» About this exercise:
Counting the line with "180 17 2.54" as the last one, copy out the lines of the data exactly from the first onward.
^^^^^^^^
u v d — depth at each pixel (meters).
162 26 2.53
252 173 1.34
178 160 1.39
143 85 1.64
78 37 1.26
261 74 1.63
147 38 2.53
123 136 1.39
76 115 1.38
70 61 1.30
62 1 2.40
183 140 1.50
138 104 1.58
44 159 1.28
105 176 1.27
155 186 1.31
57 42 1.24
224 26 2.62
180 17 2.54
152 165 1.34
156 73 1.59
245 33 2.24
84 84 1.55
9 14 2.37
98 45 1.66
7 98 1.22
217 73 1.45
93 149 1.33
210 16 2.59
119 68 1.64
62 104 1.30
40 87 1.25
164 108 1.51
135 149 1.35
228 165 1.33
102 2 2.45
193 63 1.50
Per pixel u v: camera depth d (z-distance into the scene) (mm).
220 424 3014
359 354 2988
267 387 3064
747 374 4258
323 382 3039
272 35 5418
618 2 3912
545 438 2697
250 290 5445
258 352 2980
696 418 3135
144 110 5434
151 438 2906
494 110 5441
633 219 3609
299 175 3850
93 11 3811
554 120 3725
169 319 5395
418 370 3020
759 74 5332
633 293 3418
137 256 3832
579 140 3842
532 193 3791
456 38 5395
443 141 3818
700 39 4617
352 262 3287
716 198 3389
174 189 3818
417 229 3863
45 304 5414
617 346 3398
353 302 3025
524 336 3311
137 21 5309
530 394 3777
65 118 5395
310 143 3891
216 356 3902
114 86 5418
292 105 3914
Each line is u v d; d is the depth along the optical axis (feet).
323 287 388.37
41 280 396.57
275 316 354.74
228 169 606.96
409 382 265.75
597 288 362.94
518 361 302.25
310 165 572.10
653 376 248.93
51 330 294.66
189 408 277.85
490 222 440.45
^^^^^^^^
» Answer to this exercise:
u v d — depth at each pixel (meters).
162 26 2.53
252 173 1.34
178 160 1.39
143 85 1.64
78 37 1.26
261 74 1.63
147 38 2.53
123 136 1.39
76 115 1.38
70 61 1.30
62 1 2.40
183 140 1.50
138 104 1.58
44 159 1.28
105 176 1.27
155 186 1.31
57 42 1.24
224 26 2.62
180 17 2.54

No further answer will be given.